# Texto de lectura
= = = =

Piensa las cosas de manera diferente
Piensa las cosas de manera diferente

La visión tecnocéntrica impide la apertura, la alteridad, el reconocimiento y el diálogo con el otro y desde el otro. En ella toda explicación y toda acción se plantean exclusivamente de modo vertical, desde arriba, desde un saber oficial, institucional, establecido, que determina tanto los propósitos como el curso de la acción, desconociendo al sujeto, su condición, su situación existencial, su historia de vida; desconociendo, en esencia, la mirada del sujeto, que es la mirada del otro. Un ejemplo de ello lo ofrece la etnología. Los etnólogos ofrecen explicaciones racionales acerca de las relaciones de parentesco, la estructura de los mitos y el funcionamiento de las instituciones en las sociedades primitivas. Pero habría que considerar también, como revela singularmente la obra de Lévi-Strauss, la manera en que los propios aborígenes interpretan las explicaciones de los etnólogos.

La crisis del saber contemporáneo se expresa en el ámbito universitario sobre todo como crisis del saber didáctico. El conocimiento productivo, orientado a un valor inmediato, no sólo desdeña la idea de un saber puramente especulativo por inútil e ineficaz (la universidad, se objeta, sigue siendo especulativa, o sea, filosófica), sino que cuestiona incluso toda noción de saber crítico. El problema es que no todo conocimiento productivo en sí, por muy útil y eficaz que pueda ser, está cargado necesariamente de contenido crítico y autocrítico.

= = = =

# Tareas propuestas
1) Según el texto sobre la crisis del saber, ¿qué impide la visión tecnocéntrica? Enumera todo lo que menciona.
2) Reproduce el pasaje del texto sobre la crisis del saber que va de "La crisis del" a "crítico y autocrítico.".
3) Prosigue el texto sobre la crisis del saber a partir de su última oración.

# Registros proporcionados
= = = =

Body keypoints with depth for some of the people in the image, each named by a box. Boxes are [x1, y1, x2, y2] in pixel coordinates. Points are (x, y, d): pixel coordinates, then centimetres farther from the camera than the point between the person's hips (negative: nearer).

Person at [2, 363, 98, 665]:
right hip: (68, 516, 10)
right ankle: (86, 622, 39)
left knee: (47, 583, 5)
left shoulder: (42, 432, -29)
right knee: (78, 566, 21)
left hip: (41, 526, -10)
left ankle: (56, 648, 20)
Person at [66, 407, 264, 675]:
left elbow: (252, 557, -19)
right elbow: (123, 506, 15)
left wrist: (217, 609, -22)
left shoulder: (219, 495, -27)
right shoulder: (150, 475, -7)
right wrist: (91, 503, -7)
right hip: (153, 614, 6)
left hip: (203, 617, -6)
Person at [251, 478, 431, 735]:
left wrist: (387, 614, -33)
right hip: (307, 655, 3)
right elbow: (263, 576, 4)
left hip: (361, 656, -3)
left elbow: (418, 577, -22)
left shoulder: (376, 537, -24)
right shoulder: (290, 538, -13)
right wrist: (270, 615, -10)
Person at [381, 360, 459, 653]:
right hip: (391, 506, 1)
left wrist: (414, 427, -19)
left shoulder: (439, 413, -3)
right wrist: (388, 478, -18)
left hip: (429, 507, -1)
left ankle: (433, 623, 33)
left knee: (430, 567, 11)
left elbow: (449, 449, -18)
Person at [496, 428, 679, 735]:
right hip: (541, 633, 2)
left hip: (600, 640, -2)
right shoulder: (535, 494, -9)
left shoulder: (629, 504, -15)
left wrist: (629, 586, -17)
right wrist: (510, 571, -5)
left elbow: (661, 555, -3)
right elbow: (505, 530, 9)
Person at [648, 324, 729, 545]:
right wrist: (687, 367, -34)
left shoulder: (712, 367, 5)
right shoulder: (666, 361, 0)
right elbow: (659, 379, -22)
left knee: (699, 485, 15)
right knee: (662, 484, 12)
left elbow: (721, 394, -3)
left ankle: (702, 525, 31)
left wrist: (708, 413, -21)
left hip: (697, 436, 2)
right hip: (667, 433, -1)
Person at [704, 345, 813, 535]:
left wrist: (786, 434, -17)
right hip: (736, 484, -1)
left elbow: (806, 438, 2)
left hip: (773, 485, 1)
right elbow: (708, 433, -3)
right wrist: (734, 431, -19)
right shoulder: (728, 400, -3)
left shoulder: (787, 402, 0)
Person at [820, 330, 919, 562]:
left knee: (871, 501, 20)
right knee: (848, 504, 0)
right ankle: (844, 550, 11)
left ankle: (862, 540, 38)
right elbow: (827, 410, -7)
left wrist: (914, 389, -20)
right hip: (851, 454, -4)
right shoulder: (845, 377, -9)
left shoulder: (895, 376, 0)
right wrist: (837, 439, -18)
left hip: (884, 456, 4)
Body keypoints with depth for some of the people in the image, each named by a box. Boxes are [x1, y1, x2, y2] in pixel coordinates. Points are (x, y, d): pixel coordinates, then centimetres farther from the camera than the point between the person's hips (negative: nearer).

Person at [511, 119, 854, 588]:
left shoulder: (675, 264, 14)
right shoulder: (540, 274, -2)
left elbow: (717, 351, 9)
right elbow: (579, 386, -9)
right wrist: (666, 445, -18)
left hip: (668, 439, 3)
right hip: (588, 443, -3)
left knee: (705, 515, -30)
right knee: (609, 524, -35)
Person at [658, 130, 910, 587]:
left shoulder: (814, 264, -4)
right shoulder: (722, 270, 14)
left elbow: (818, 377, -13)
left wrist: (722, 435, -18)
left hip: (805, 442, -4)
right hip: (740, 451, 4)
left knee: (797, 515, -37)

= = = =

# Respuestas dadas
1) La apertura, la alteridad, el reconocimiento y el diálogo con el otro y desde el otro.

2)
La crisis del saber contemporáneo se expresa en el ámbito universitario sobre todo como crisis del saber didáctico. El conocimiento productivo, orientado a un valor inmediato, no sólo desdeña la idea de un saber puramente especulativo por inútil e ineficaz (la universidad, se objeta, sigue siendo especulativa, o sea, filosófica), sino que cuestiona incluso toda noción de saber crítico. El problema es que no todo conocimiento productivo en sí, por muy útil y eficaz que pueda ser, está cargado necesariamente de contenido crítico y autocrítico.

3)
Sujeto pensante, estudiante crítico
Sujeto pensante, estudiante crítico

En la institución universitaria todo está en crisis: el modelo, el paradigma, las estructuras, las funciones, los procesos, los medios y los fines, y el sujeto cognitivo mismo. No sólo está en crisis el proceso de enseñanza-aprendizaje: también lo está toda la mítica tríada docencia-investigación-extensión. El docente, el alumno, el proceso educativo y la institución misma se han convertido en figuras de una simulación. Son meros simuladores. Ni el profesor enseña ni el alumno aprende: el profesor simula enseñar y el alumno simula aprender. En el mejor de los casos, se cree de buena fe que se enseña y que se aprende. Hay un juego de roles implícito que nadie declara ni admite, pero en el que todos están de acuerdo y participan. El juego que todos estamos de acuerdo en jugar es una farsa. Y es este juego lo que permite esa puesta en escena simuladora. Todos simulan (todos simulamos). En realidad, nadie enseña ni aprende nada. Como mucho, se aplican estrategias y técnicas pedagógicas, se exhiben conocimientos, se transmiten y comunican saberes, contenidos intelectuales, y hasta se llega a mostrar cierto interés por el saber, pero no se produce un verdadero acto cognitivo, realmente crítico y productivo. No hay un saber, sino apenas un decorado del saber. El saber didáctico –verbalista, memorioso, repetitivo− es reproductivo pero no productivo. Tristemente, la enseñanza superior no es hoy otra cosa que un largo y aburrido ejercicio de simulación y engaño. Bien podríamos llamarla pedagogía del simulacro.

El mal es de fondo, es un mal estructural y no coyuntural.  Y es preciso y honesto decirlo: no se combate ni erradica simplemente adoptando un modelo de rediseño curricular basado en el enfoque por competencias.